Ce dispositif est de nature à permettre de régler la question de l'unicité du statut du personnel du groupe. Il convient en effet de rappeler que la Cour de cassation refuse de faire produire effet à un accord de groupe prévoyant l'application de la même convention de branche à toutes les sociétés du groupe. Le projet de loi ne remet pas en cause la règle de principe, consacrée par cette dernière solution, selon laquelle les entreprises du groupe doivent être soumises aux conventions collectives de branche qui leur sont applicables en vertu de leur activité principale. Cependant, ces mêmes conventions de branche pourront autoriser les accords de groupe à déroger à leurs dispositions, permettant par là-même une unification du statut du personnel. Mais, eu égard à la complexité du dispositif mis en place, il est évident que cette unification ne pourra être que limitée et parcellaire, sauf à ce que chacune des conventions de branche en cause prévoit de larges et identiques possibilités de dérogation. Il aurait sans doute mieux valu reconnaître aux partenaires sociaux la faculté de choisir la convention collective devant régir l'ensemble des salariés du groupe (8). Toutefois, pour être simple en son principe, cette solution n'en aurait pas moins posé de sérieuses difficultés, bien compréhensibles, quant à sa mise en oeuvre pratique.

Gilles Auzero
Maître de conférences à l'Université Montesquieu Bordeaux IV


(1) V. aussi, P. Rodière, L'émergence d'un nouveau cadre de négociation collective ? : Sem. soc. Lamy, n° 1125 du 2 juin 2003, p. 6 ; M.-L. Morin, Les accords collectifs de groupe. Une variété d'accords collectifs de droit commun : RJS 10/03, p. 743.

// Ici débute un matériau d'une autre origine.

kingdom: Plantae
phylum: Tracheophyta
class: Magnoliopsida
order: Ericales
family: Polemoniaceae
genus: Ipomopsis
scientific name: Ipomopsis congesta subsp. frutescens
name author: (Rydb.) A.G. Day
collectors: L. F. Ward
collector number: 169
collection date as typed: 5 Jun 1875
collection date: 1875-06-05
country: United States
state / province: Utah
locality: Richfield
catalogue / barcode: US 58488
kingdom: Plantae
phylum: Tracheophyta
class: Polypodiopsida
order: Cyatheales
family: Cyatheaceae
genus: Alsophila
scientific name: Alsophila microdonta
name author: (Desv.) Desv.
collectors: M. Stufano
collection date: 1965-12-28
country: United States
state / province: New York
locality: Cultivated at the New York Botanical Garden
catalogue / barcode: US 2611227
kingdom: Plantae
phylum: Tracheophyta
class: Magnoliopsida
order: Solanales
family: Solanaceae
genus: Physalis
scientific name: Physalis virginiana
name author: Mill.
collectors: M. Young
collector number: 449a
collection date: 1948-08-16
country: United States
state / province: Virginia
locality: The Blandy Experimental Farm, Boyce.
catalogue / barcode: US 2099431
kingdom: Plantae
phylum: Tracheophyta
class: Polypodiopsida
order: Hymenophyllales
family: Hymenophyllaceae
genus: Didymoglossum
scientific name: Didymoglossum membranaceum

(2) Pour un premier commentaire des dispositions du projet de loi, v. Ph. Langlois, Approche critique des principales dispositions du projet de loi (I) : Sem. soc. Lamy, n° 1152 du 19 janv. 2004, p. 6.

(3) Le recours à la notion d'entreprise prête moins à discussion ici qu'à l'accoutumé. En effet, si le groupe est habituellement constitué de sociétés, ou mieux de personnes morales distinctes, il peut également comporter des unités économiques et sociales, dont on sait qu'elles peuvent être assimilées à des entreprises.

(4) Chacune des entreprises du groupe a en effet vocation à relever de sa propre convention de branche en fonction de l'activité qu'elle exerce. Une telle situation ne posera évidemment problème que dans la mesure où ces conventions de branches auront arrêté des conditions de validité aux conventions et accords d'entreprise ou d'établissement qui diffèreront.

(5) Ainsi que l'indique le professeur Langlois (art. préc., p. 9), "il conviendra alors de ne prendre en considération que l'opposition exprimée par les organisations majoritaires lors des dernières élections professionnelles, ce qui exclura du dispositif les entreprises dans lesquelles ces élections n'ont pas eu lieu et conduit à se demander si, pour de tels accords, l'exigence directe de l'application du principe majoritaire ne devrait pas être privilégiée, ou, pour le moins, laissée au choix des partenaires sociaux au niveau du groupe, plutôt qu'à celui de la branche".

(6) V. à ce propos les pertinentes observations de Madame Marie-Laure Morin (art. préc.).

(7) "(...) la convention ou l'accord d'entreprise ou d'établissement peut comporter des dispositions dérogeant en tout ou partie à celles qui lui sont applicables en vertu d'une convention ou d'un accord couvrant un champ territorial ou professionnel plus large, sauf si cette convention ou cet accord en dispose autrement".

(8) V. en ce sens, Ph. Langlois, op. cit., p. 10.